In a piece on how to win support for unusual business concepts, Kate says (with emphasis added):
“This is where self-awareness is key. It’s all about understanding what your values are, what motivates you, what inspires you, where you will negotiate, where you will compromise — and where you will not. If you have clarity about all of that — and it takes a great deal of introspection in order to do so — then the path ahead almost lights up by itself.”
“This links very neatly to Finn Jackson’s book The Churning, Inner Leadership … Jackson’s cause célèbre as a writer is the importance of purpose in leadership, and the foundation of that purpose is authenticity.”
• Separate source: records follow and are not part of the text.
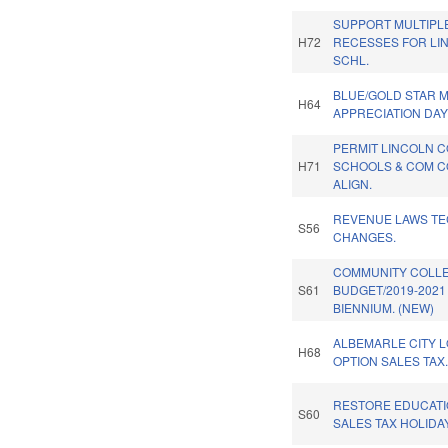
SUPPORT MULTIPL
H72
RECESSES FOR LI
SCHL.
BLUE/GOLD STAR 
H64
APPRECIATION DAY
PERMIT LINCOLN 
H71
SCHOOLS & COM 
ALIGN.
REVENUE LAWS TE
S56
CHANGES.
COMMUNITY COLL
S61
BUDGET/2019-2021
BIENNIUM. (NEW)
ALBEMARLE CITY 
H68
OPTION SALES TAX
RESTORE EDUCAT
S60
SALES TAX HOLIDAY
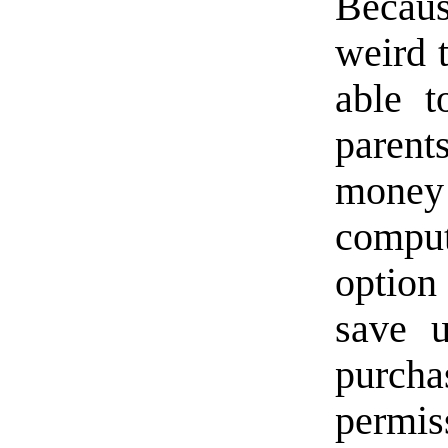
Becaus
weird 
able t
parent
money 
compu
option
save 
purch
permis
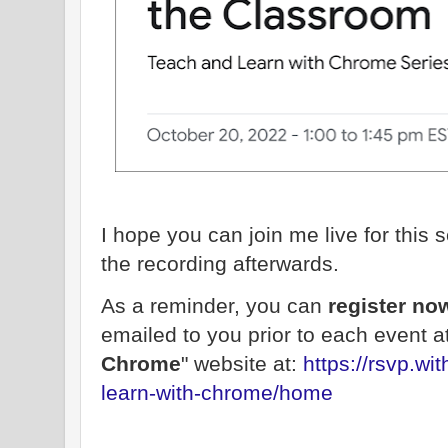
I hope you can join me live for this s
the recording afterwards.
As a reminder, you can
register n
emailed to you prior to each event at
Chrome
" website at:
https://rsvp.w
learn-with-chrome/home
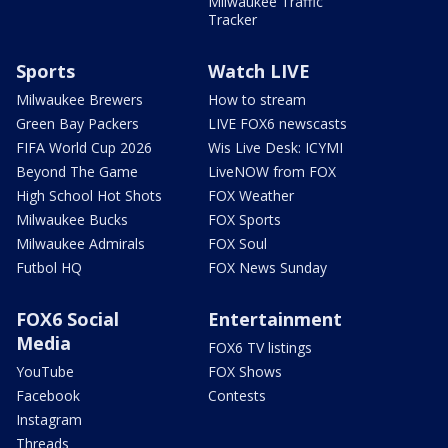
Milwaukee Traffic
Tracker
Sports
Watch LIVE
Milwaukee Brewers
How to stream
Green Bay Packers
LIVE FOX6 newscasts
FIFA World Cup 2026
Wis Live Desk: ICYMI
Beyond The Game
LiveNOW from FOX
High School Hot Shots
FOX Weather
Milwaukee Bucks
FOX Sports
Milwaukee Admirals
FOX Soul
Futbol HQ
FOX News Sunday
FOX6 Social
Entertainment
Media
FOX6 TV listings
YouTube
FOX Shows
Facebook
Contests
Instagram
Threads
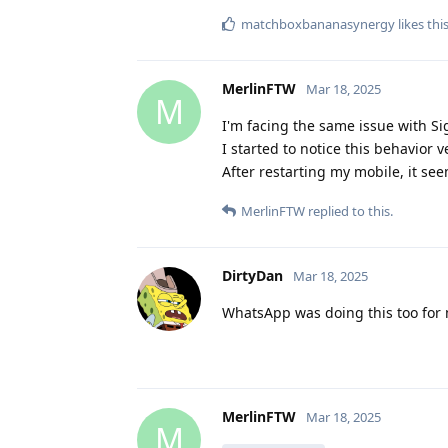
matchboxbananasynergy
likes thi
MerlinFTW
Mar 18, 2025
M
I'm facing the same issue with S
I started to notice this behavior
After restarting my mobile, it see
MerlinFTW
replied to this.
DirtyDan
Mar 18, 2025
WhatsApp was doing this too for m
MerlinFTW
Mar 18, 2025
M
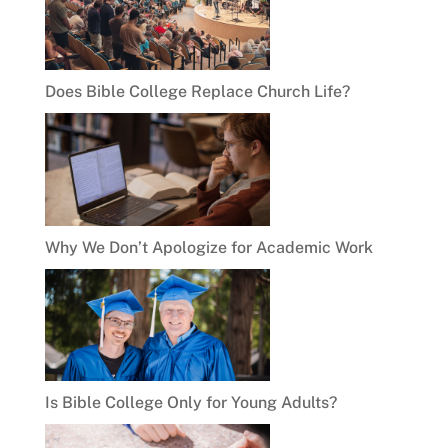
Does Bible College Replace Church Life?
Why We Don’t Apologize for Academic Work
Is Bible College Only for Young Adults?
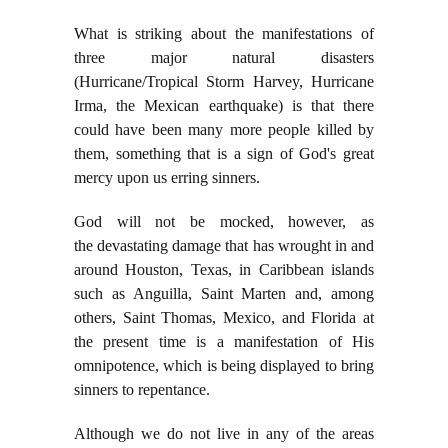
What is striking about the manifestations of
three major natural disasters
(Hurricane/Tropical Storm Harvey, Hurricane
Irma, the Mexican earthquake) is that there
could have been many more people killed by
them, something that is a sign of God's great
mercy upon us erring sinners.
God will not be mocked, however, as
the
devastating damage that has wrought in and
around Houston, Texas, in Caribbean islands
such as Anguilla, Saint Marten and, among
others, Saint Thomas, Mexico, and Florida at
the present time is a manifestation of His
omnipotence, which is being displayed to bring
sinners to repentance.
Although we do not live in any of the areas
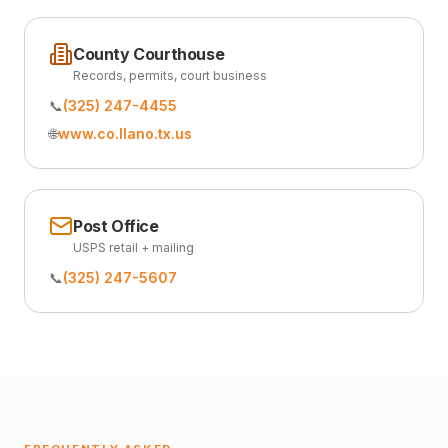
County Courthouse
Records, permits, court business
📞
(325) 247-4455
🌐
www.co.llano.tx.us
Post Office
USPS retail + mailing
📞
(325) 247-5607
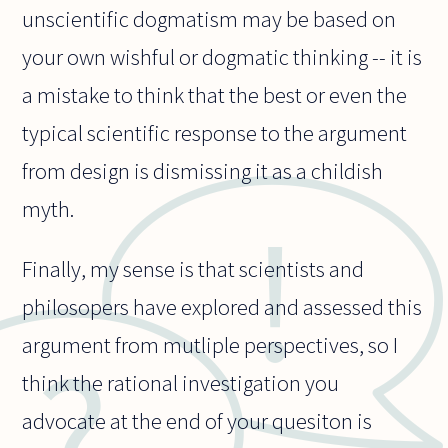
unscientific dogmatism may be based on
your own wishful or dogmatic thinking -- it is
a mistake to think that the best or even the
typical scientific response to the argument
from design is dismissing it as a childish
myth.
Finally, my sense is that scientists and
philosopers have explored and assessed this
argument from mutliple perspectives, so I
think the rational investigation you
advocate at the end of your quesiton is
We agree: once you do the inner work of creating self-awareness “then the path ahead almost lights up by itself.”
And if we might disagree a little: the work of developing self-knowledge doesn’t have to be hard. And it becomes so much easier when you have someone who has laid out the path for you in advance and provided simple questions and tools that help you move along it.
This is what the book of Inner Leadership provides. It is highly practical, so it helps you move forward from wherever you are today. And there’s no need to get to some impossible, ‘final’ form of self-knowledge in a single pass: Inner Leadership is an ever-improving cycle of learning more about ourselves and applying that in the world. Then learning and applying again.
What Inner Leadership provides is a set of tools and techniques for accelerating the personal journey to greater self-awareness that we are all on anyway and applying it in the world. Inner Leadership makes the process easier and faster. It’s when we don’t use the tools that things are hard.
Great to see that others are finding Inner Leadership useful and seeing the path ahead “almost light up by itself.”